### Prompt
All of the records below are to be printed exactly; the pictures are to be left out.

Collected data
::::::::
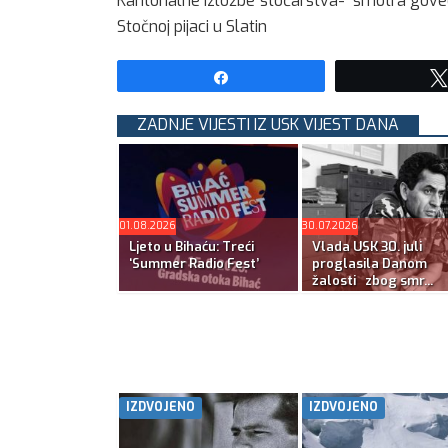
Kantonalne izložbe stočarstva- smotra goveda
Stočnoj pijaci u Slatin
Share
ZADNJE VIJESTI IZ USK VIJEST DANA
01.08.2026
30.07.2026
Ljeto u Bihaću: Treći
Vlada USK 30. juli
‘Summer Radio Fest’
proglasila Danom
žalosti zbog smr...
IZDVOJENO
IZDVOJENO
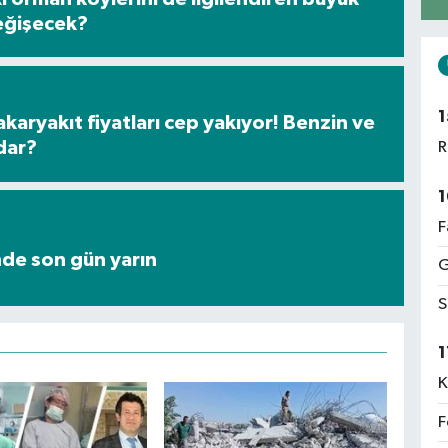
eğişecek?
1
karyakıt fiyatları cep yakıyor! Benzin ve
dar?
R
1
F
nde son gün yarın
G
S
1
K
F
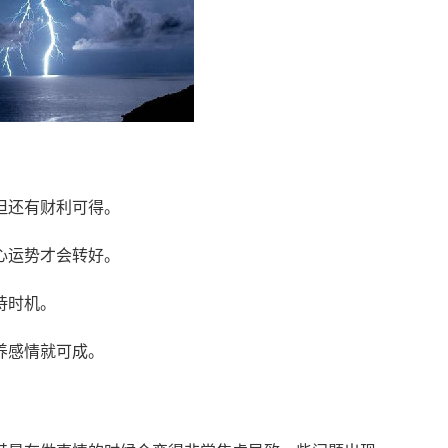
但还有财利可得。
心运势才会转好。
待时机。
养感情就可成。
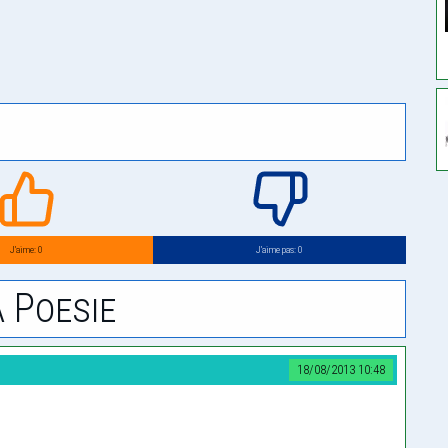
J’aime: 0
J’aime pas: 0
 Poesie
18/08/2013 10:48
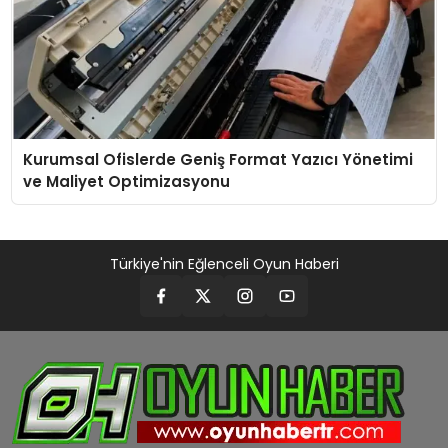
Kurumsal Ofislerde Geniş Format Yazıcı Yönetimi
ve Maliyet Optimizasyonu
Türkiye'nin Eğlenceli Oyun Haberi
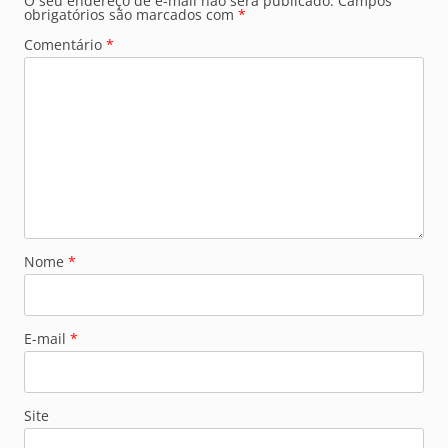
O seu endereço de e-mail não será publicado.
Campos
obrigatórios são marcados com
*
Comentário
*
Nome
*
E-mail
*
Site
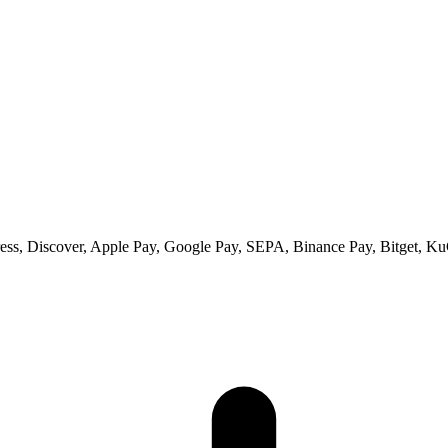
ss, Discover, Apple Pay, Google Pay, SEPA, Binance Pay, Bitget, Ku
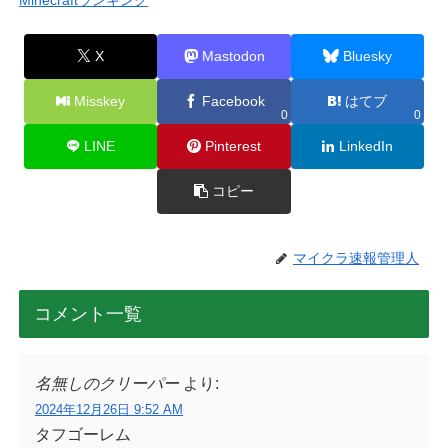
Minecraftランキング
X
Mastodon
Bluesky
Misskey
Facebook
はてブ
0
0
LINE
Pinterest
LinkedIn
コピー
マイクラ速報管理人
コメント一覧
名無しのクリーパー
より:
2024年12月26日 9:52 AM
タフゴーレム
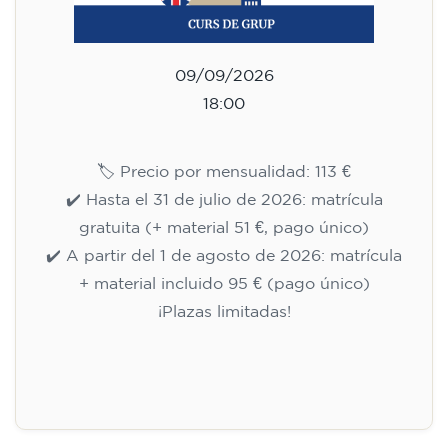
09/09/2026
18:00
🏷️ Precio por mensualidad: 113 €
✔️ Hasta el 31 de julio de 2026: matrícula
gratuita (+ material 51 €, pago único)
✔️ A partir del 1 de agosto de 2026: matrícula
+ material incluido 95 € (pago único)
¡Plazas limitadas!
Inscripción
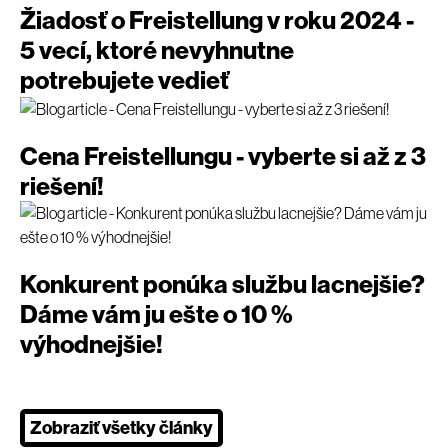
Žiadosť o Freistellung v roku 2024 -
5 vecí, ktoré nevyhnutne
potrebujete vedieť
Cena Freistellungu - vyberte si až z 3
riešení!
Konkurent ponúka službu lacnejšie?
Dáme vám ju ešte o 10 %
výhodnejšie!
Zobraziť všetky články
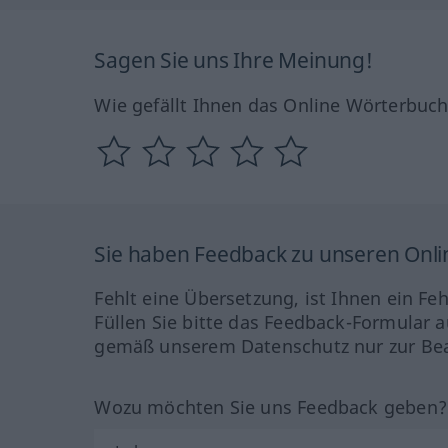
Sagen Sie uns Ihre Meinung!
Wie gefällt Ihnen das Online Wörterbuc
Sie haben Feedback zu unseren Onl
Fehlt eine Übersetzung, ist Ihnen ein Fe
Füllen Sie bitte das Feedback-Formular a
gemäß unserem Datenschutz nur zur Bea
Wozu möchten Sie uns Feedback geben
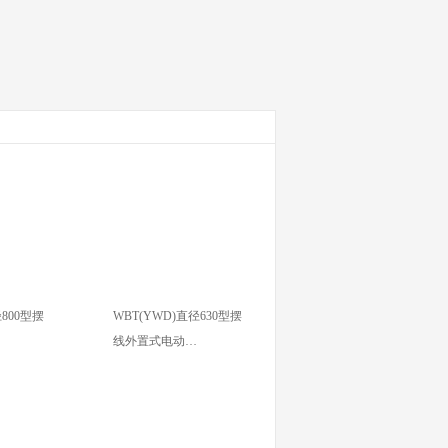
径800型摆
WBT(YWD)直径630型摆
线外置式电动…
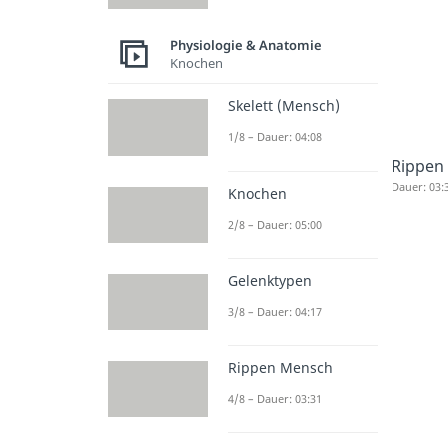
Physiologie & Anatomie
Knochen
Skelett (Mensch)
1/8 – Dauer: 04:08
Rippen
Dauer: 03:
Knochen
2/8 – Dauer: 05:00
Gelenktypen
3/8 – Dauer: 04:17
Rippen Mensch
4/8 – Dauer: 03:31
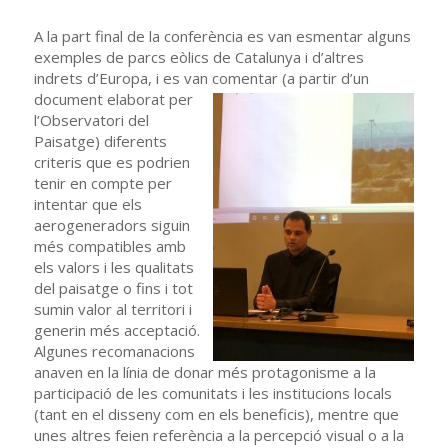
A la part final de la conferència es van esmentar alguns
exemples de parcs eòlics de Catalunya i d’altres
indrets d’Europa, i es van comentar (a partir
d’un
document elaborat per
l’Observatori del
Paisatge) diferents
criteris que es podrien
tenir en compte per
intentar que els
aerogeneradors siguin
més compatibles amb
els valors i les qualitats
del paisatge o fins i tot
sumin valor al territori i
generin més acceptació.
Algunes recomanacions
anaven en la línia de donar més protagonisme a la
participació de les comunitats i les institucions locals
(tant en el disseny com en els beneficis), mentre que
unes altres feien referència a la percepció visual o a la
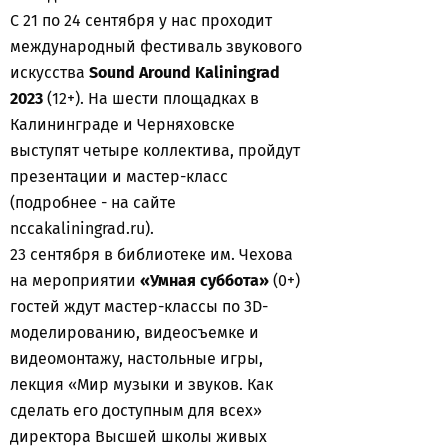
С 21 по 24 сентября у нас проходит
международный фестиваль звукового
искусства
Sound Around Kaliningrad
2023
(12+). На шести площадках в
Калининграде и Черняховске
выступят четыре коллектива, пройдут
презентации и мастер-класс
(подробнее - на сайте
nccakaliningrad.ru).
23 сентября в библиотеке им. Чехова
на мероприятии
«Умная суббота»
(0+)
гостей ждут мастер-классы по 3D-
моделированию, видеосъемке и
видеомонтажу, настольные игры,
лекция «Мир музыки и звуков. Как
сделать его доступным для всех»
директора Высшей школы живых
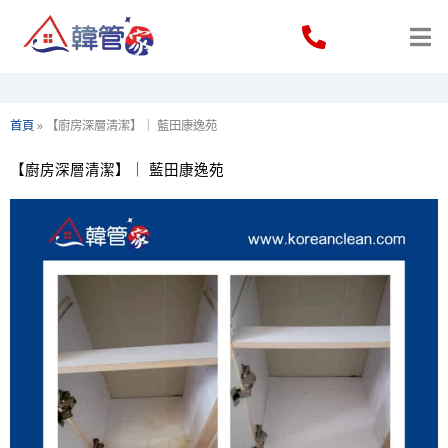
Skip
to
content
首頁
»
【廚房深層清潔】｜ 藍田康逸苑
【廚房深層清潔】｜ 藍田康逸苑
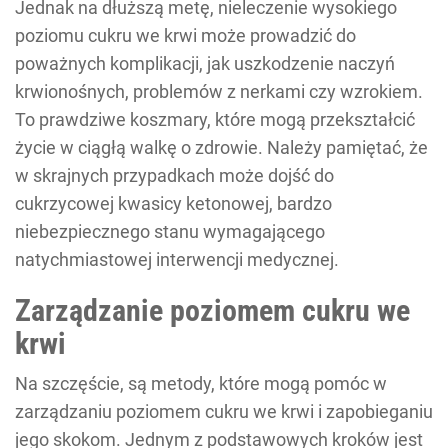
Jednak na dłuższą metę, nieleczenie wysokiego
poziomu cukru we krwi może prowadzić do
poważnych komplikacji, jak uszkodzenie naczyń
krwionośnych, problemów z nerkami czy wzrokiem.
To prawdziwe koszmary, które mogą przekształcić
życie w ciągłą walkę o zdrowie. Należy pamiętać, że
w skrajnych przypadkach może dojść do
cukrzycowej kwasicy ketonowej, bardzo
niebezpiecznego stanu wymagającego
natychmiastowej interwencji medycznej.
Zarządzanie poziomem cukru we
krwi
Na szczęście, są metody, które mogą pomóc w
zarządzaniu poziomem cukru we krwi i zapobieganiu
jego skokom. Jednym z podstawowych kroków jest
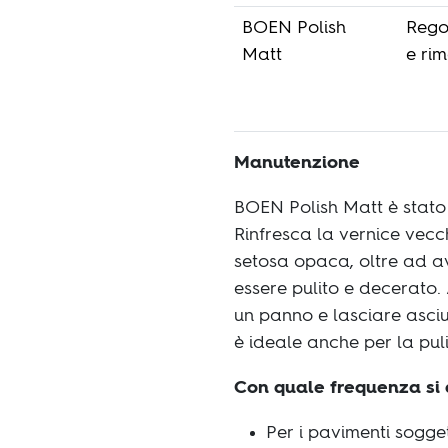
BOEN Polish
Rego
Matt
e ri
Manutenzione
BOEN Polish Matt è stato 
Rinfresca la vernice vecc
setosa opaca, oltre ad av
essere pulito e decerato.
un panno e lasciare asciu
è ideale anche per la pul
Con quale frequenza si 
Per i pavimenti sogget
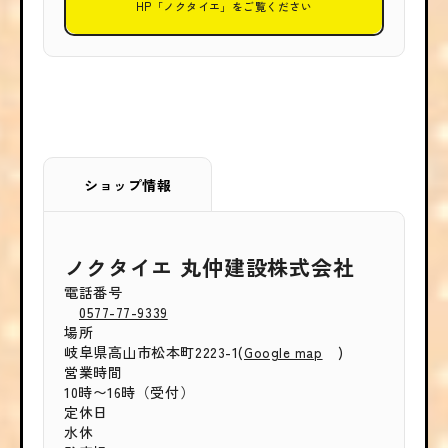
HP「ノクタイエ」をご覧ください
ショップ情報
ノクタイエ 丸仲建設株式会社
電話番号
0577-77-9339
場所
岐阜県高山市松本町2223-1(
)
Google map
営業時間
10時〜16時（受付）
定休日
水休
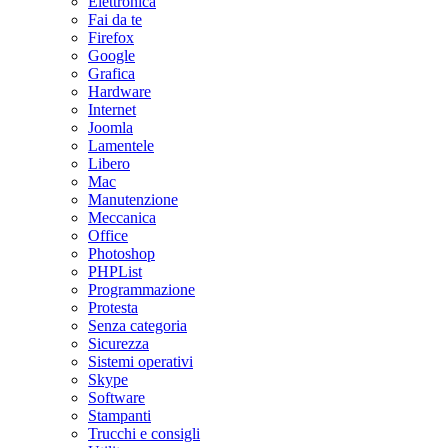
Elettronica
Fai da te
Firefox
Google
Grafica
Hardware
Internet
Joomla
Lamentele
Libero
Mac
Manutenzione
Meccanica
Office
Photoshop
PHPList
Programmazione
Protesta
Senza categoria
Sicurezza
Sistemi operativi
Skype
Software
Stampanti
Trucchi e consigli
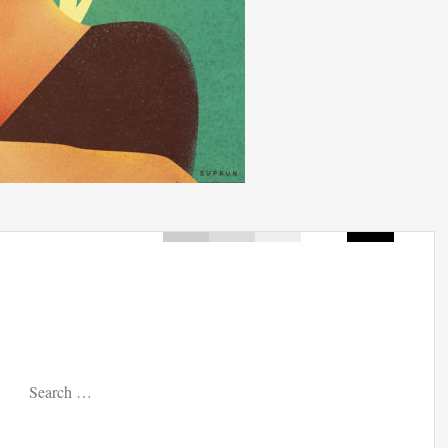
Search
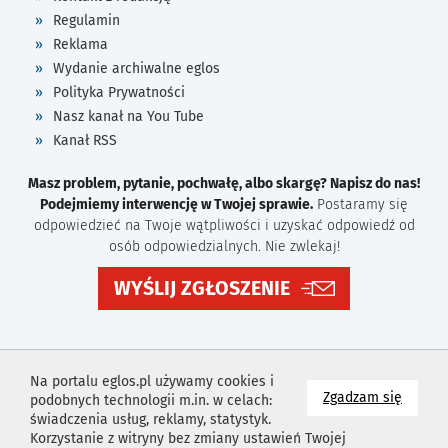
Regulamin
Reklama
Wydanie archiwalne eglos
Polityka Prywatności
Nasz kanał na You Tube
Kanał RSS
Masz problem, pytanie, pochwałę, albo skargę? Napisz do nas!
Podejmiemy interwencję w Twojej sprawie.
Postaramy się
odpowiedzieć na Twoje wątpliwości i uzyskać odpowiedź od
osób odpowiedzialnych. Nie zwlekaj!
WYŚLIJ ZGŁOSZENIE
Na portalu eglos.pl używamy cookies i
na wyk
Zgadzam się
podobnych technologii m.in. w celach:
świadczenia usług, reklamy, statystyk.
Korzystanie z witryny bez zmiany ustawień Twojej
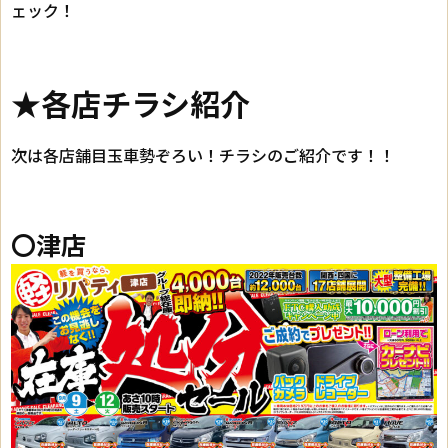
ェック！
★各店チラシ紹介
次は各店舗目玉車勢ぞろい！チラシのご紹介です！！
〇津店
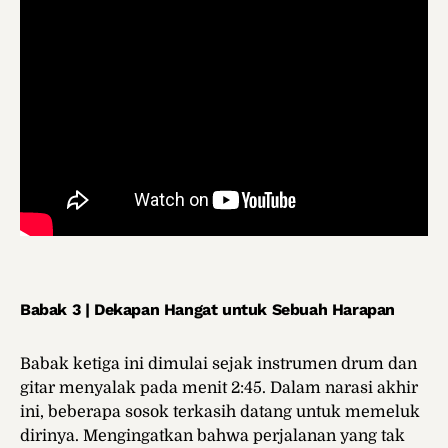
Babak 3 | Dekapan Hangat untuk Sebuah Harapan
Babak ketiga ini dimulai sejak instrumen drum dan
gitar menyalak pada menit 2:45. Dalam narasi akhir
ini, beberapa sosok terkasih datang untuk memeluk
dirinya. Mengingatkan bahwa perjalanan yang tak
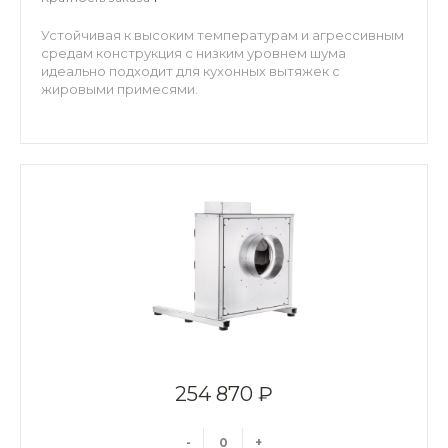
Устойчивая к высоким температурам и агрессивным
средам конструкция с низким уровнем шума
идеально подходит для кухонных вытяжек с
жировыми примесями.
254 870 ₽
-
+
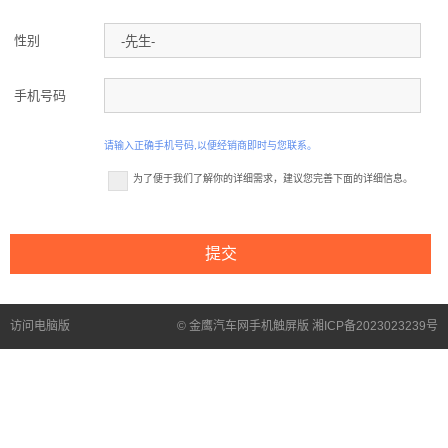
性别
手机号码
请输入正确手机号码,以便经销商即时与您联系。
为了便于我们了解你的详细需求，建议您完善下面的详细信息。
访问电脑版
© 金鹰汽车网手机触屏版 湘ICP备2023023239号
::::::::
### Response box
Kantonalne izložbe stočarstva- smotra goveda
Stočnoj pijaci u Slatin
Share
ZADNJE VIJESTI IZ USK VIJEST DANA
01.08.2026
30.07.2026
Ljeto u Bihaću: Treći
Vlada USK 30. juli
‘Summer Radio Fest’
proglasila Danom
žalosti zbog smr...
IZDVOJENO
IZDVOJENO
eğişecek?
1
karyakıt fiyatları cep yakıyor! Benzin ve
dar?
R
1
F
nde son gün yarın
G
S
1
K
F
但还有财利可得。
心运势才会转好。
待时机。
养感情就可成。
J’aime: 0
J’aime pas: 0
 Poesie
18/08/2013 10:48
Kurumsal Ofislerde Geniş Format Yazıcı Yönetimi
ve Maliyet Optimizasyonu
Türkiye'nin Eğlenceli Oyun Haberi
O seu endereço de e-mail não será publicado.
Campos
obrigatórios são marcados com
*
Comentário
*
Nome
*
E-mail
*
Site
ss, Discover, Apple Pay, Google Pay, SEPA, Binance Pay, Bitget, Ku
Minecraftランキング
X
Mastodon
Bluesky
Misskey
Facebook
はてブ
0
0
LINE
Pinterest
LinkedIn
コピー
マイクラ速報管理人
コメント一覧
名無しのクリーパー
より:
2024年12月26日 9:52 AM
タフゴーレム
09/09/2026
18:00
🏷️ Precio por mensualidad: 113 €
✔️ Hasta el 31 de julio de 2026: matrícula
gratuita (+ material 51 €, pago único)
✔️ A partir del 1 de agosto de 2026: matrícula
+ material incluido 95 € (pago único)
¡Plazas limitadas!
Inscripción
Žiadosť o Freistellung v roku 2024 -
5 vecí, ktoré nevyhnutne
potrebujete vedieť
Cena Freistellungu - vyberte si až z 3
riešení!
Konkurent ponúka službu lacnejšie?
Dáme vám ju ešte o 10 %
výhodnejšie!
Zobraziť všetky články
Sagen Sie uns Ihre Meinung!
Wie gefällt Ihnen das Online Wörterbuc
Sie haben Feedback zu unseren Onl
Fehlt eine Übersetzung, ist Ihnen ein Fe
Füllen Sie bitte das Feedback-Formular a
gemäß unserem Datenschutz nur zur Bea
Wozu möchten Sie uns Feedback geben
径800型摆
WBT(YWD)直径630型摆
线外置式电动…
Physiologie & Anatomie
Knochen
Skelett (Mensch)
1/8 – Dauer: 04:08
Rippen
Dauer: 03:
Knochen
2/8 – Dauer: 05:00
Gelenktypen
3/8 – Dauer: 04:17
Rippen Mensch
4/8 – Dauer: 03:31
A la part final de la conferència es van esmentar alguns
exemples de parcs eòlics de Catalunya i d’altres
indrets d’Europa, i es van comentar (a partir
d’un
document elaborat per
l’Observatori del
Paisatge) diferents
criteris que es podrien
tenir en compte per
intentar que els
aerogeneradors siguin
més compatibles amb
els valors i les qualitats
del paisatge o fins i tot
sumin valor al territori i
generin més acceptació.
Algunes recomanacions
anaven en la línia de donar més protagonisme a la
participació de les comunitats i les institucions locals
(tant en el disseny com en els beneficis), mentre que
unes altres feien referència a la percepció visual o a la
С 21 по 24 сентября у нас проходит
международный фестиваль звукового
искусства
Sound Around Kaliningrad
2023
(12+). На шести площадках в
Калининграде и Черняховске
выступят четыре коллектива, пройдут
презентации и мастер-класс
(подробнее - на сайте
nccakaliningrad.ru).
23 сентября в библиотеке им. Чехова
на мероприятии
«Умная суббота»
(0+)
гостей ждут мастер-классы по 3D-
моделированию, видеосъемке и
видеомонтажу, настольные игры,
лекция «Мир музыки и звуков. Как
сделать его доступным для всех»
директора Высшей школы живых
Skip
to
content
首頁
»
【廚房深層清潔】｜ 藍田康逸苑
【廚房深層清潔】｜ 藍田康逸苑
Jednak na dłuższą metę, nieleczenie wysokiego
poziomu cukru we krwi może prowadzić do
poważnych komplikacji, jak uszkodzenie naczyń
krwionośnych, problemów z nerkami czy wzrokiem.
To prawdziwe koszmary, które mogą przekształcić
życie w ciągłą walkę o zdrowie. Należy pamiętać, że
w skrajnych przypadkach może dojść do
cukrzycowej kwasicy ketonowej, bardzo
niebezpiecznego stanu wymagającego
natychmiastowej interwencji medycznej.
Zarządzanie poziomem cukru we
krwi
Na szczęście, są metody, które mogą pomóc w
zarządzaniu poziomem cukru we krwi i zapobieganiu
jego skokom. Jednym z podstawowych kroków jest
BOEN Polish
Rego
Matt
e ri
Manutenzione
BOEN Polish Matt è stato 
Rinfresca la vernice vecc
setosa opaca, oltre ad av
essere pulito e decerato.
un panno e lasciare asciu
è ideale anche per la pul
Con quale frequenza si 
Per i pavimenti sogget
HP「ノクタイエ」をご覧ください
ショップ情報
ノクタイエ 丸仲建設株式会社
電話番号
0577-77-9339
場所
岐阜県高山市松本町2223-1(
)
Google map
営業時間
10時〜16時（受付）
定休日
水休
Elettronica
Fai da te
Firefox
Google
Grafica
Hardware
Internet
Joomla
Lamentele
Libero
Mac
Manutenzione
Meccanica
Office
Photoshop
PHPList
Programmazione
Protesta
Senza categoria
Sicurezza
Sistemi operativi
Skype
Software
Stampanti
Trucchi e consigli
Search
Regulamin
Reklama
Wydanie archiwalne eglos
Polityka Prywatności
Nasz kanał na You Tube
Kanał RSS
Masz problem, pytanie, pochwałę, albo skargę? Napisz do nas!
Podejmiemy interwencję w Twojej sprawie.
Postaramy się
odpowiedzieć na Twoje wątpliwości i uzyskać odpowiedź od
osób odpowiedzialnych. Nie zwlekaj!
WYŚLIJ ZGŁOSZENIE
Na portalu eglos.pl używamy cookies i
na wyk
Zgadzam się
podobnych technologii m.in. w celach:
świadczenia usług, reklamy, statystyk.
Korzystanie z witryny bez zmiany ustawień Twojej
ェック！
★各店チラシ紹介
次は各店舗目玉車勢ぞろい！チラシのご紹介です！！
〇津店
Babak 3 | Dekapan Hangat untuk Sebuah Harapan
Babak ketiga ini dimulai sejak instrumen drum dan
gitar menyalak pada menit 2:45. Dalam narasi akhir
ini, beberapa sosok terkasih datang untuk memeluk
dirinya. Mengingatkan bahwa perjalanan yang tak
Устойчивая к высоким температурам и агрессивным
средам конструкция с низким уровнем шума
идеально подходит для кухонных вытяжек с
жировыми примесями.
254 870 ₽
-
+
性别
手机号码
请输入正确手机号码,以便经销商即时与您联系。
为了便于我们了解你的详细需求，建议您完善下面的详细信息。
访问电脑版
© 金鹰汽车网手机触屏版 湘ICP备2023023239号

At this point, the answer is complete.